Degrees of freedom tell you how many independent (“free to vary”) pieces of information are provided by the data in an experiment.
That word “independent” will cause us some grief because we have done a lot of calculations with our data and made some statistical assumptions about the populations. There’s a very complicated formula built into most statistical software that keeps track of how many independent pieces of information were used. If no software is available, a nice and very simple rule that statisticians tell us we can use is that.
The number of degrees of freedom is one less than the smaller sample size.
For our initial experiment this is df =7, and it corresponds to a tcrit value of 2.4 on the table. In other words, if there’s no real difference between treatment and control, then the ratio of observed effect to error should be no more than 2.4. Or conversely, if our effect was more than 2.4 times bigger than error, it means our treatment really was different from (better than, in this case) the control.
So, we compare our value tcalc = 5.1 to the number in the table tcrit = 2.4, and since our calculated value is bigger than the critical value, we can say that the observed effect is statistically significant. That’s it, end of the road, the test is complete – we have supported our hypothesis that Fish-2-Whale is better than the control.

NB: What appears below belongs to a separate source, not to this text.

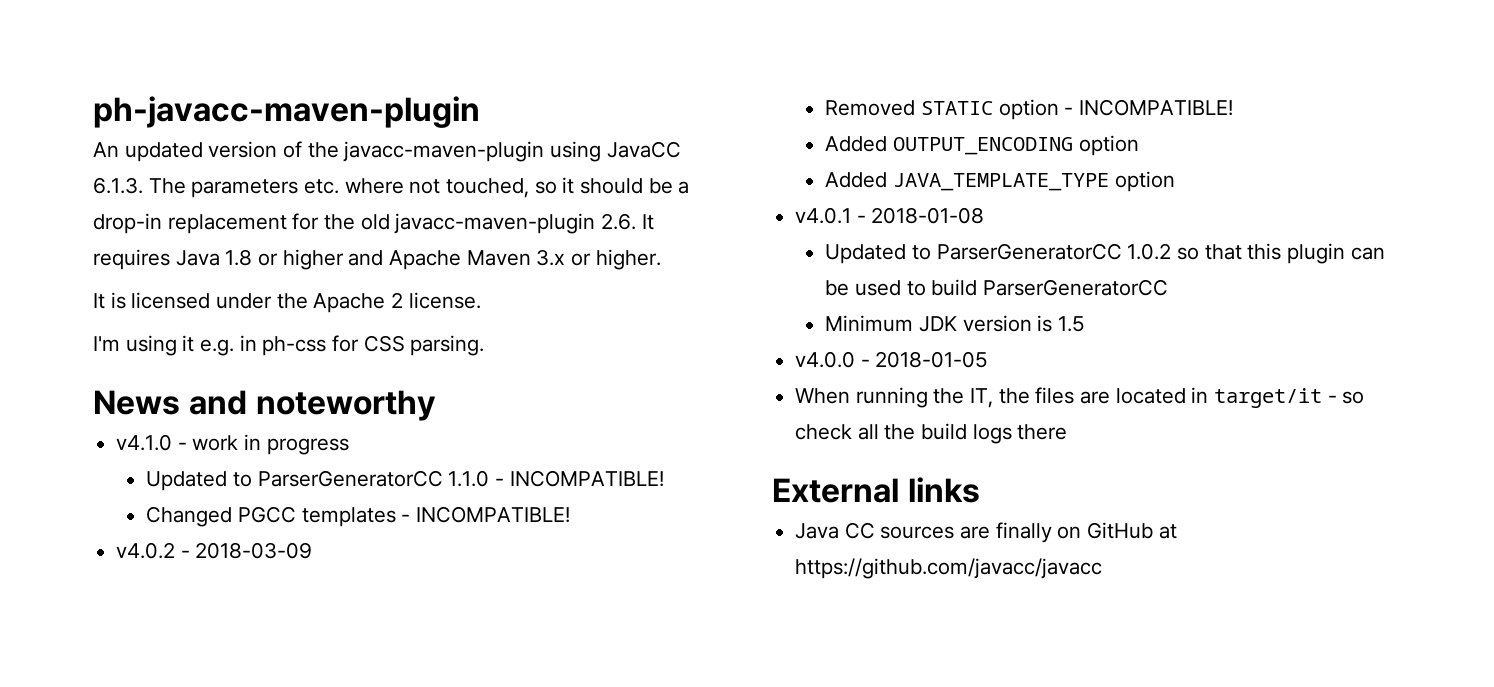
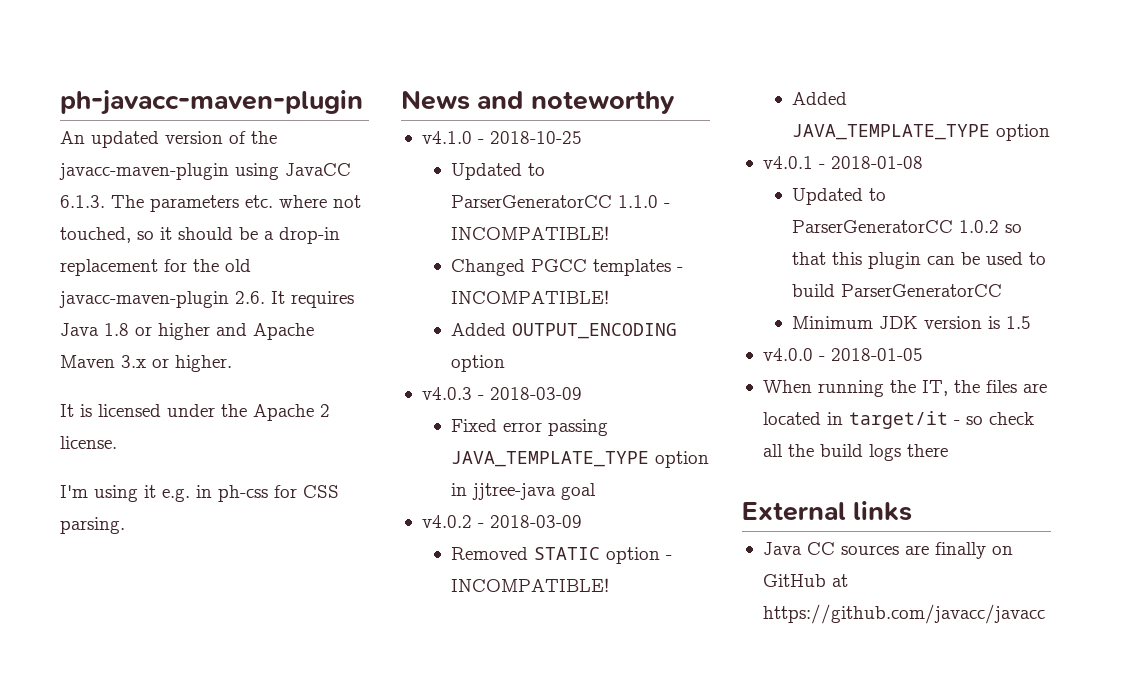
[192,434,349,455] work in progress -> [489,131,582,144] 2018-10-25
(571, 514) none -> [451,323,678,339] [451,355,506,372] [421,387,582,400] [451,419,609,436] [451,451,710,468] [451,483,597,500] // Added OUTPUT_ENCODING option // v4.0.3 - 2018-03-09 // Fixed error passing JAVA_TEMPLATE_TYPE option in jjtree-java goal
[825,135,1139,156] // Added OUTPUT_ENCODING option -> (610, 585) none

At this point a few WARNINGS might be appropriate. There are different tables available depending on what you want to do. This table has (a=0.05) which means it is telling you how large t should be before you can say that there is only a small probability of 5% that the effect we are seeing is just due to random chance. This table is also gives the results for a two-tailed test, which means we are not assuming in advance whether the difference we are looking for is positive or negative (i.e. we assume before we collect the data that the new fish food could be better or it could be worse!). There are other tables used for other a values and for one-tailed tests.